6 Décembre 2017

Afrique: Trump rouvre la boîte à pandore

opinion

Le président américain Donald Trump a annoncé hier, mercredi, sa décision de transférer l'ambassade des Etats-Unis auprès de l'Etat hébreux de Tel-Aviv à Jérusalem. Acté par le Congrès américain, un décret de 1995 appelait Washington à transférer son ambassade dans la ville sainte. Mais une clause renouvelable tous les six mois a permis aux présidents successifs, Bill Clinton, Georges W. Bush, Barack Obama, de repousser l'échéance en maintenant le statu quo afin de garder les Etats-Unis dans leur rôle de médiateur dans la région. En se refusant à prolonger ce statu quo, conformément à ses promesses électoralistes, Donald Trump expose le Proche-Orient à un risque d'embrasement.

Emménager en ces lieux triplement saints aussi bien pour les juifs, les musulmans que les chrétiens et capitale revendiquée des Israéliens et Palestiniens, sera forcément ressenti comme une occupation de plus dans les territoires palestiniens et, par solidarité, dans les capitales arabes. Ce faisant, Trump met sa main dans l'engrenage de l'une des questions les plus délicates du conflit Israélo-palestinien à l'issue imprévisible.

Les réactions ne se sont pas fait attendre. La ligue Arabe et l'Organisation de coopération islamique (OCI) ont convoqué deux sommets, les 9 et 13 décembre 2017, d'où devraient sortir des réponses concertées à l'affront américain. Le Vatican a également exprimé sa préoccupation, appelant à la sagesse et au respect du statu quo. Ce ne sont évidemment pas des résultats, encore moins des avancées du processus de paix que M. Trump recherche à travers cette décision.

Elle peut en revanche contenter sa base électorale (les chrétiens-blancs, l'extrême droite, les lobbys pro-israéliens... ) et aussi couvrir un bilan plus que mitigé d'un an d'exercice du pouvoir. A l'orée des élections de mi-mandat de 2018, l'anticonformiste et l'anti-Obama n'a réussi à passer aucune loi sur les réformes emblématiques promises.

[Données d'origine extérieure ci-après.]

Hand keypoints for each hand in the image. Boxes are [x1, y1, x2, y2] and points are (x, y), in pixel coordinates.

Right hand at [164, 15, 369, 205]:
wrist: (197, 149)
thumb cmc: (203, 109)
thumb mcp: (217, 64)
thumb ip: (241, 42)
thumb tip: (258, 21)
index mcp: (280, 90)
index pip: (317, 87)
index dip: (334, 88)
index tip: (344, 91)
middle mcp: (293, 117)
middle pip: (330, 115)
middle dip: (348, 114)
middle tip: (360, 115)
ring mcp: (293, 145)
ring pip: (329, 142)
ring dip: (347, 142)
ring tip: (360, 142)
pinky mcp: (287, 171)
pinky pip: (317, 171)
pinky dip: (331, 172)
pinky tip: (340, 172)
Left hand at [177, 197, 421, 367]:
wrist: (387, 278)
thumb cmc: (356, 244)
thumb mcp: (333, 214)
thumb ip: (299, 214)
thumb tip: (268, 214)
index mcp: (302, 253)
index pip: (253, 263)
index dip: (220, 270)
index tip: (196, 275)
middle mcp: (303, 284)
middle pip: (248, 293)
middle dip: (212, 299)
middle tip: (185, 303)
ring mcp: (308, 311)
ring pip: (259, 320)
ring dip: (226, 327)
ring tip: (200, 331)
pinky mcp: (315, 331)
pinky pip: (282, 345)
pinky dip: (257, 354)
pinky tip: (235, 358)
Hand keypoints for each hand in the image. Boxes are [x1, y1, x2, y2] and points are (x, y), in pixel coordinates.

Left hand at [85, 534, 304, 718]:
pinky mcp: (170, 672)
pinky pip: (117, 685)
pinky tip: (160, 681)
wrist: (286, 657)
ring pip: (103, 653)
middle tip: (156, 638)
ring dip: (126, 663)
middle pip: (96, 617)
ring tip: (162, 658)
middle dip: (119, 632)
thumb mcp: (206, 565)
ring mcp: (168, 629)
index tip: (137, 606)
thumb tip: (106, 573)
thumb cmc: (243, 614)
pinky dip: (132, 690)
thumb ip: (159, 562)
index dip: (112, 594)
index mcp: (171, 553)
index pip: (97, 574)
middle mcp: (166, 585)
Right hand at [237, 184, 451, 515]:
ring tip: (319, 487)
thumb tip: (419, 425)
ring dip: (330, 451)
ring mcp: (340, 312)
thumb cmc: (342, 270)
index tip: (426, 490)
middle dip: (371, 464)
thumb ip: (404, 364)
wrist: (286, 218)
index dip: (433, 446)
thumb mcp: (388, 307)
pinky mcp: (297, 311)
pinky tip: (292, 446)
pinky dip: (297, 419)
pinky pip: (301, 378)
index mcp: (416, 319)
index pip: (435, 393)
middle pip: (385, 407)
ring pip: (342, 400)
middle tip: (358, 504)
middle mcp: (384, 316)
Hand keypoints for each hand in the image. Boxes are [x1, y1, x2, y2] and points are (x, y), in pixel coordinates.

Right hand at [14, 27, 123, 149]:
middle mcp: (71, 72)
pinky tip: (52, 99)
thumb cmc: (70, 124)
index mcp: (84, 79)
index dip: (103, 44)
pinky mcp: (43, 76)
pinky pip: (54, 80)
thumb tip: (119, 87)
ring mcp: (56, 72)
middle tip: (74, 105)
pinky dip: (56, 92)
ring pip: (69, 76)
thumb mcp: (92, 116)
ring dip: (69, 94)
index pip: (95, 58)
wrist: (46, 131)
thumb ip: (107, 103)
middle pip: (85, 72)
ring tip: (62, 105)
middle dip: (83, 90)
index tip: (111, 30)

L'abrogation promise de l'Obamacare (un des principaux acquis de son prédécesseur), le projet d'érection d'un mur de séparation à la frontière avec le Mexique, le retrait de l'Accord de Paris et de celui avec l'Iran... n'ont pas encore passé le cap des annonces et des effets d'annonce.

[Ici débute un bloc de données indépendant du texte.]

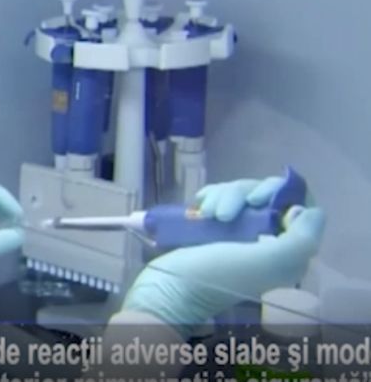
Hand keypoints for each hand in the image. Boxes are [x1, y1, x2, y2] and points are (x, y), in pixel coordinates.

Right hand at [120, 178, 324, 337]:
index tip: (256, 200)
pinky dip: (211, 196)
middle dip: (243, 195)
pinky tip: (199, 204)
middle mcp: (269, 241)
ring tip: (205, 214)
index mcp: (288, 252)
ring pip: (242, 194)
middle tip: (224, 213)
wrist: (170, 287)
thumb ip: (300, 240)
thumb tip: (310, 211)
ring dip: (223, 196)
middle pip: (267, 196)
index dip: (279, 194)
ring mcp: (241, 233)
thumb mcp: (266, 262)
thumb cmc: (217, 275)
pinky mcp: (216, 227)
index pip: (298, 206)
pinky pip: (221, 197)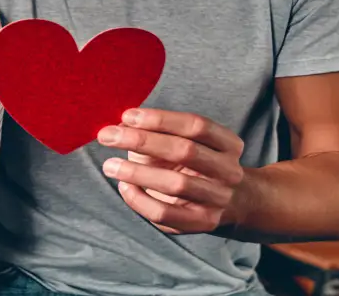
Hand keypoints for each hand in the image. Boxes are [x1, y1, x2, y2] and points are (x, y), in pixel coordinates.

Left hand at [97, 108, 245, 233]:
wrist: (231, 204)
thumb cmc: (197, 165)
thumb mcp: (188, 144)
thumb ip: (159, 133)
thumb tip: (122, 126)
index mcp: (229, 144)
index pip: (196, 125)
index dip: (160, 119)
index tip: (127, 116)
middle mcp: (229, 171)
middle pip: (185, 151)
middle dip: (142, 141)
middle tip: (107, 136)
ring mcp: (219, 199)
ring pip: (176, 184)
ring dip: (138, 173)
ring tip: (109, 165)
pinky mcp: (202, 222)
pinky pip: (165, 213)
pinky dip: (140, 200)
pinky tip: (124, 187)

Rater par conséquent l'occasion de se démarquer sur l'épineuse question du Proche-Orient avant la fin de l'année, confinerait le milliardaire à un aveu d'échec qui passerait définitivement pour un simple conteur de fées. A n'en pas douter, le transfert annoncé de l'ambassade des USA en Israël de Tel-Aviv à Jérusalem procède de la stratégie du contre-feu.

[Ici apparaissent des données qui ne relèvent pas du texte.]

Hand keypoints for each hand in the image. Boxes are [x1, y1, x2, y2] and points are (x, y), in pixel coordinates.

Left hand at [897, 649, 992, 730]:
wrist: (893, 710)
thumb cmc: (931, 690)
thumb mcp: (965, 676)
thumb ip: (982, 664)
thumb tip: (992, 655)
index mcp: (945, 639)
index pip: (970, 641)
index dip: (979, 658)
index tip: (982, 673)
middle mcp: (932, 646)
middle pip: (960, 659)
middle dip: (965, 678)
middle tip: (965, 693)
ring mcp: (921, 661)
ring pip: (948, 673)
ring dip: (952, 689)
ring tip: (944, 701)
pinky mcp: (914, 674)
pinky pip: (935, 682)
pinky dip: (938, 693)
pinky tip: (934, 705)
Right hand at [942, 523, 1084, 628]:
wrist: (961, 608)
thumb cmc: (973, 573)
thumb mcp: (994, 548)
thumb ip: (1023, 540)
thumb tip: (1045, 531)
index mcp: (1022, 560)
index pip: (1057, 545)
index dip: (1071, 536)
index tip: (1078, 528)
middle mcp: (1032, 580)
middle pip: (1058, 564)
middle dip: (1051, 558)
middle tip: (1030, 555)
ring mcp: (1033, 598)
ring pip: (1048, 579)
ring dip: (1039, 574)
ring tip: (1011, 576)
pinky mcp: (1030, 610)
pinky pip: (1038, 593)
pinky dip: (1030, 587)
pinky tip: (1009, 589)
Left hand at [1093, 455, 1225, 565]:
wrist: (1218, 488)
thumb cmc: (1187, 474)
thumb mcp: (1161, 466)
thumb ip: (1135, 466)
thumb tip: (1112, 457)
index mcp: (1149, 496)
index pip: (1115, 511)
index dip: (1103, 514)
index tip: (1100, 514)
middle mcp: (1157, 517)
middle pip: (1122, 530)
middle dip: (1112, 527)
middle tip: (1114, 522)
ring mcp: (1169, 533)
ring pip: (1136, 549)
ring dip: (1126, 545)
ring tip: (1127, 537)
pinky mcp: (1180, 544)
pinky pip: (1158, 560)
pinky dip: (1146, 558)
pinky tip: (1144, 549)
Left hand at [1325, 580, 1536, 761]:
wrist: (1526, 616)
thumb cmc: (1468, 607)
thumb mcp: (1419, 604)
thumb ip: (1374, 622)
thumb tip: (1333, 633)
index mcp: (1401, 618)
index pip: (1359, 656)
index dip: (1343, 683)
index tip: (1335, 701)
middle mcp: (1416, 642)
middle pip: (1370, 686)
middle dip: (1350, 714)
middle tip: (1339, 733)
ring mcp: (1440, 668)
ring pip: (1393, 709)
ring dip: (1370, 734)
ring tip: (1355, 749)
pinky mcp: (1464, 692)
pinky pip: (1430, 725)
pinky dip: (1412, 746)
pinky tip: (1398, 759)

C'est une prise de risque à la hauteur du scandale des ingérences supposées de la Russie dans la campagne du candidat Donald Trump et dont l'enquête ne cesse de cerner de jour en jour, le président. Sans être un professionnel de la politique, Trump sait manier l'art de la diversion à l'image de cet autre qui annonçait une régularisation de la situation de bons étrangers pendant que la France procédait, en sous-main, a des reconduites massives d'immigrants aux frontières.

De façon impromptue, au moment où l'étau se resserre autour de certains hommes du président Trump, celui-ci vient de changer de cap. La construction d'une ambassade américaine a l'air d'un enjeu de premier plan au point de supplanter les préoccupations domestiques dans l'agenda de la Maison Blanche. Cette décision charrie aussi avec elle, les préjugés d'hostilité envers les musulmans, de discrimination religieuse contenue dans le fameux « travel ban » (décret anti immigration) et dont le milliardaire aimerait se débarrasser. Paradoxale, ce décret semble être le seul succès de son mandat, car la Cour suprême américaine vient de lui donner partiellement raison en jugeant que les recours des juges fédéraux ne sont pas suspensifs. Conséquence immédiate, des milliers de ressortissants des pays visés ne pourront pas rejoindre les Etats-Unis, par exemple pour reprendre leurs études. Ce beau monde n'aura plus d'autres choix que d'aller grossir les rangs des protestations contre la décision de transfert de l'ambassade américaine à Jérusalem. En tout état de cause, la boîte à pandore est ouverte.